- _Page extract_
********

As with any research machine, the DRTE system was used for a number of "household" calculations, as well as the development of a number of simple computer games. These included tic-tac-toe and hangman, as well as a simple music generator that could play the Colonel Bogey March by attaching a speaker to a particular flip-flop.

===DAR===
In the late 1950s the US was in the midst of rolling out the SAGE system, and became interested in the effects of aurora borealis on radar operation. An agreement was eventually signed between the DRB and US Air Force, with the Air Force providing two million dollars to build a radar research center modelled on MIT's Lincoln Laboratory, which had provided much of the US technical lead in radar systems.

The DRB proposed a site between five and six hundred miles from the Churchill Rocket Research Range, which was already being used for extensive aurora research with their rocketry program. Such a location would allow the radars to directly measure the effects of aurora on radar by tracking the rocket launches. Eventually a site outside Prince Albert, Saskatchewan was selected; it has been suggested this was due to it being Prime Minister's John Diefenbaker home riding. The new site was opened in June 1959, known as the Prince Albert Radar Laboratory, or PARL.

********

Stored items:
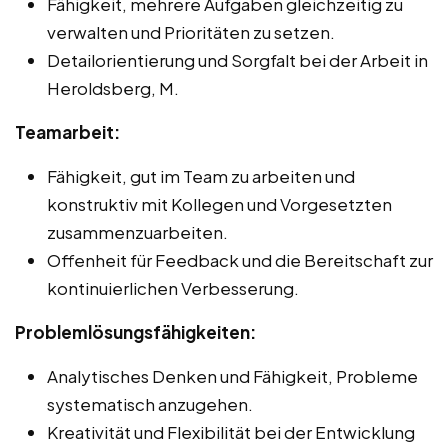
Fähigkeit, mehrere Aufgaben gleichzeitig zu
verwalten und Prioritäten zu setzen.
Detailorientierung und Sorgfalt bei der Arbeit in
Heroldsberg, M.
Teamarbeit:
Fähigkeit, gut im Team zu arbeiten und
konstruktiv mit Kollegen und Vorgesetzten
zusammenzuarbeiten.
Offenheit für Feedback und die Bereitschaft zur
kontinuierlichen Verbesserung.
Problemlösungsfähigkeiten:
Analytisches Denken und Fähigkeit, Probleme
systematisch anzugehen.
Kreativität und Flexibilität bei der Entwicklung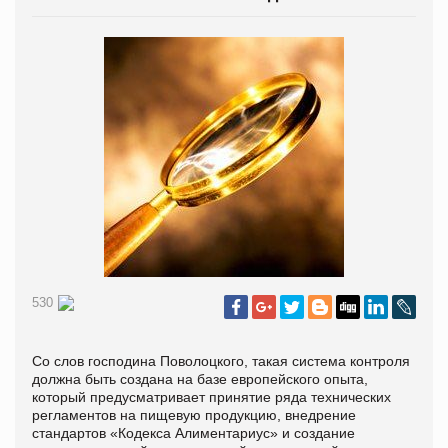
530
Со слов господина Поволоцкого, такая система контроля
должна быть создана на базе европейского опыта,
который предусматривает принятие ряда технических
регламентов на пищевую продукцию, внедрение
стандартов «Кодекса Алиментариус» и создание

********

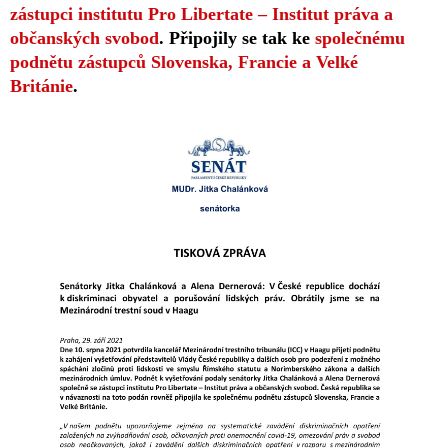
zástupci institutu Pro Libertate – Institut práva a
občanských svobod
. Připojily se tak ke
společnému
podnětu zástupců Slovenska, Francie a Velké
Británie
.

********

- _What this task involves_
Reproduce the portion of the DRTE and radar laboratory passage that begins with the words containing "As with any" and ends with "a particular flip-flop.".

- _Task output_
As with any research machine, the DRTE system was used for a number of "household" calculations, as well as the development of a number of simple computer games. These included tic-tac-toe and hangman, as well as a simple music generator that could play the Colonel Bogey March by attaching a speaker to a particular flip-flop.